• EXERCISE
Each line of the data below that carries the word "jarri" needs to be copied.

[Stored data]
>>>>>

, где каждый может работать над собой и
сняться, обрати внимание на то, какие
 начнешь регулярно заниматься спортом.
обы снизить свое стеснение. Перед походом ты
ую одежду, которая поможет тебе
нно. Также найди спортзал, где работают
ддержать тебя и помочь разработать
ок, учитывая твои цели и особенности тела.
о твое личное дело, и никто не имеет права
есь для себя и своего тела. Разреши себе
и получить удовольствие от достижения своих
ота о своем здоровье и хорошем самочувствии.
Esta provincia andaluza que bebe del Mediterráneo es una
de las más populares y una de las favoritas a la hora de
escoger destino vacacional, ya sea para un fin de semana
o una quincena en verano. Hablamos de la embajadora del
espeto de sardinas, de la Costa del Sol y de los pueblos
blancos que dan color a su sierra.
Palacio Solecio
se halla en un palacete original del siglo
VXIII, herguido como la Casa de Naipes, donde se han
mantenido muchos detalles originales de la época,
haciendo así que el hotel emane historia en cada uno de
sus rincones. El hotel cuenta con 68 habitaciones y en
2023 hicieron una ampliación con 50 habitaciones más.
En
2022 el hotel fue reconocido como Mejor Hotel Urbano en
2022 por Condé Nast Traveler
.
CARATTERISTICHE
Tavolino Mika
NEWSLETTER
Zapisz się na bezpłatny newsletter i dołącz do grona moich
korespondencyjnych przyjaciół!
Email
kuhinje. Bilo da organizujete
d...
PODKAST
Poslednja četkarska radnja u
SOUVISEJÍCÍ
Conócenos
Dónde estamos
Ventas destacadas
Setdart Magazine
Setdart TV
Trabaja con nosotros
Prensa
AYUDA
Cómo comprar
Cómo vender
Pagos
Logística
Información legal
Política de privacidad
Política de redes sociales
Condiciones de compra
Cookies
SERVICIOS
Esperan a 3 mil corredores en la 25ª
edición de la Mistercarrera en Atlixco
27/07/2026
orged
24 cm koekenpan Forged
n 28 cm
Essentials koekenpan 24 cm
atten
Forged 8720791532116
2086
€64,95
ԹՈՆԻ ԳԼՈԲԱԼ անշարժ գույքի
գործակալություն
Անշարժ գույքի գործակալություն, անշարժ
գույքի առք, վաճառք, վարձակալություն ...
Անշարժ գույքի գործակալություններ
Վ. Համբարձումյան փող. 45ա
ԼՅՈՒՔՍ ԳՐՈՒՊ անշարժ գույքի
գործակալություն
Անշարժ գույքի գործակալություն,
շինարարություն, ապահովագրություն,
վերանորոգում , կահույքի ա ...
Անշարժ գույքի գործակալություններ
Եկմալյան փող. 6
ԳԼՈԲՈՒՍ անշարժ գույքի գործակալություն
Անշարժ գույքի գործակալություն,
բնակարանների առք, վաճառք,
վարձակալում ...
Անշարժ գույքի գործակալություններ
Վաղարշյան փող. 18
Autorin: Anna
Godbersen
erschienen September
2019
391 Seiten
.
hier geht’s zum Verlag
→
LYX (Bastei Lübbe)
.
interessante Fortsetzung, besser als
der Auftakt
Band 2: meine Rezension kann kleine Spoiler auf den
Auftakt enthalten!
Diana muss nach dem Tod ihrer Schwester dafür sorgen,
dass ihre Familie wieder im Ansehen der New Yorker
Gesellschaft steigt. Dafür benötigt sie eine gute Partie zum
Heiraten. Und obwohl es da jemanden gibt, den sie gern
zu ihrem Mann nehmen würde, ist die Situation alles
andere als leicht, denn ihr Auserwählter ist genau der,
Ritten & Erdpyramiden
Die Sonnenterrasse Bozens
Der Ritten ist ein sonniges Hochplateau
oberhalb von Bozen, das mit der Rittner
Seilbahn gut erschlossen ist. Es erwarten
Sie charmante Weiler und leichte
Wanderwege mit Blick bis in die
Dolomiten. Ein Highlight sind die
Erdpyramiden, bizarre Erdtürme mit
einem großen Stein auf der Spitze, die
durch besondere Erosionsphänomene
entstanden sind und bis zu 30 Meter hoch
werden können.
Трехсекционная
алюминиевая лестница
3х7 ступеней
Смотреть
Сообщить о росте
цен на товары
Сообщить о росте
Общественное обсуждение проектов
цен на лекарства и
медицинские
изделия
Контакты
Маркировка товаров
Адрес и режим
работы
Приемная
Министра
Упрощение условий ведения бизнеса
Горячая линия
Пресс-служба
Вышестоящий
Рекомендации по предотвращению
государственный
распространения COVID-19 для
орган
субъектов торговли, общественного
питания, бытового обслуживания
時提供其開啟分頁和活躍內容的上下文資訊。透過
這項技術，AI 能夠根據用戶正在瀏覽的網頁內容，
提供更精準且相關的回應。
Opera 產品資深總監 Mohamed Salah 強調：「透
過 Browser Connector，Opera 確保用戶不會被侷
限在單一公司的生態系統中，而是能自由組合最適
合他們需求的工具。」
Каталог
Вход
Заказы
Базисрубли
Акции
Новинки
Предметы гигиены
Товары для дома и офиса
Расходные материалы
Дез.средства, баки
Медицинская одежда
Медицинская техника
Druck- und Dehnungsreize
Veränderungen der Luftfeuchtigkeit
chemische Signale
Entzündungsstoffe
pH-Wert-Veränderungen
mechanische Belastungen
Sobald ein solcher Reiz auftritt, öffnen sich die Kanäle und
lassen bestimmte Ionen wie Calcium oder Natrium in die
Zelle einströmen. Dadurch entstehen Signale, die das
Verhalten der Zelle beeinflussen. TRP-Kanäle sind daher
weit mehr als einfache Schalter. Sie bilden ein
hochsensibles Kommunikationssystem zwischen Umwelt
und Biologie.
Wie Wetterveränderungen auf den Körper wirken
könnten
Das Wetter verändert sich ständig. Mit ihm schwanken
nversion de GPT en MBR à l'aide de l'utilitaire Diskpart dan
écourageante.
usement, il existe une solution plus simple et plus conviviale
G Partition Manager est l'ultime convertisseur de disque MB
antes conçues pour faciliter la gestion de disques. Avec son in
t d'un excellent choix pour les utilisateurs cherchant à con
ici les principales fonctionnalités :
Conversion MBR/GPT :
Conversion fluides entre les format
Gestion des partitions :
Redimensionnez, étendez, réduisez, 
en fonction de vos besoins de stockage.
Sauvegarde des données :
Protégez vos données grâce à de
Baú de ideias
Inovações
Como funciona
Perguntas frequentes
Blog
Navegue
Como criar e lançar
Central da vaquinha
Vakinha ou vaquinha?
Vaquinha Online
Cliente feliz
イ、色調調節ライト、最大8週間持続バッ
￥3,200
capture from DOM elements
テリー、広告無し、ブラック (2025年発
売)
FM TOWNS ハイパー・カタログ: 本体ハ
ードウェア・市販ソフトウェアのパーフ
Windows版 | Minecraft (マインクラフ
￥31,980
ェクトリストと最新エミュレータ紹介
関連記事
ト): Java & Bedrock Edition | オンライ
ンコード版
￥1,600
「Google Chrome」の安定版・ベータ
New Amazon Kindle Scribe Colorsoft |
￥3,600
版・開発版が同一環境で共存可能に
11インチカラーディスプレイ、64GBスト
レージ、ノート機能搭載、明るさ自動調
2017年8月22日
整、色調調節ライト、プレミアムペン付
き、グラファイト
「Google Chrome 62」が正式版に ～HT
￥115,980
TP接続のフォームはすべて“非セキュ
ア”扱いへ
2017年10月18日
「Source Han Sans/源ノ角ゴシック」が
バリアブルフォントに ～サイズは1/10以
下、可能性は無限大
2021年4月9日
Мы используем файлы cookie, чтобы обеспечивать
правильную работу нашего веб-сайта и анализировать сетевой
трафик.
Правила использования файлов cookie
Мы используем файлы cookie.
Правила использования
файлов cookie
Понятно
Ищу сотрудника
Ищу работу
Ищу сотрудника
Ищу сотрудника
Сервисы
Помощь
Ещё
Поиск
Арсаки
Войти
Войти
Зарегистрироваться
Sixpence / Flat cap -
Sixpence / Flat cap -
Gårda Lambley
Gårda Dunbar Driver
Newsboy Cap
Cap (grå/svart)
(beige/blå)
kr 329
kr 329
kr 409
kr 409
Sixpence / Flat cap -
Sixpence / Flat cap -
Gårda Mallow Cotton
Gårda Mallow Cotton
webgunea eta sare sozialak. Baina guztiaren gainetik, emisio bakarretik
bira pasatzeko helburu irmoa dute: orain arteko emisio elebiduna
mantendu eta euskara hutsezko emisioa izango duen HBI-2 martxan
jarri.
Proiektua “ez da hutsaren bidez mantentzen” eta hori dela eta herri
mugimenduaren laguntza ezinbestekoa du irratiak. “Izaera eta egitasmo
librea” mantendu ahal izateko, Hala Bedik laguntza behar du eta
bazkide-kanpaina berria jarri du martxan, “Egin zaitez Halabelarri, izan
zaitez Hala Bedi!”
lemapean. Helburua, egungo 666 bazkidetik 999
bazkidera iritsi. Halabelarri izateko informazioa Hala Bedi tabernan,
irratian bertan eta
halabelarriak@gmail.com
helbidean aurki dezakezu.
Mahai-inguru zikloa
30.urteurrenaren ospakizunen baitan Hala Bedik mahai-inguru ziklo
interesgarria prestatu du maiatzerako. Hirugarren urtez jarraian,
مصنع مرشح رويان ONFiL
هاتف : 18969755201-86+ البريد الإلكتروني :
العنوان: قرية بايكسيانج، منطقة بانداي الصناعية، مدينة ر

<<<<<

• EXERCISE SOLUTION
jarri.
bazkide-kanpaina berria jarri du martxan, “Egin zaitez Halabelarri, izan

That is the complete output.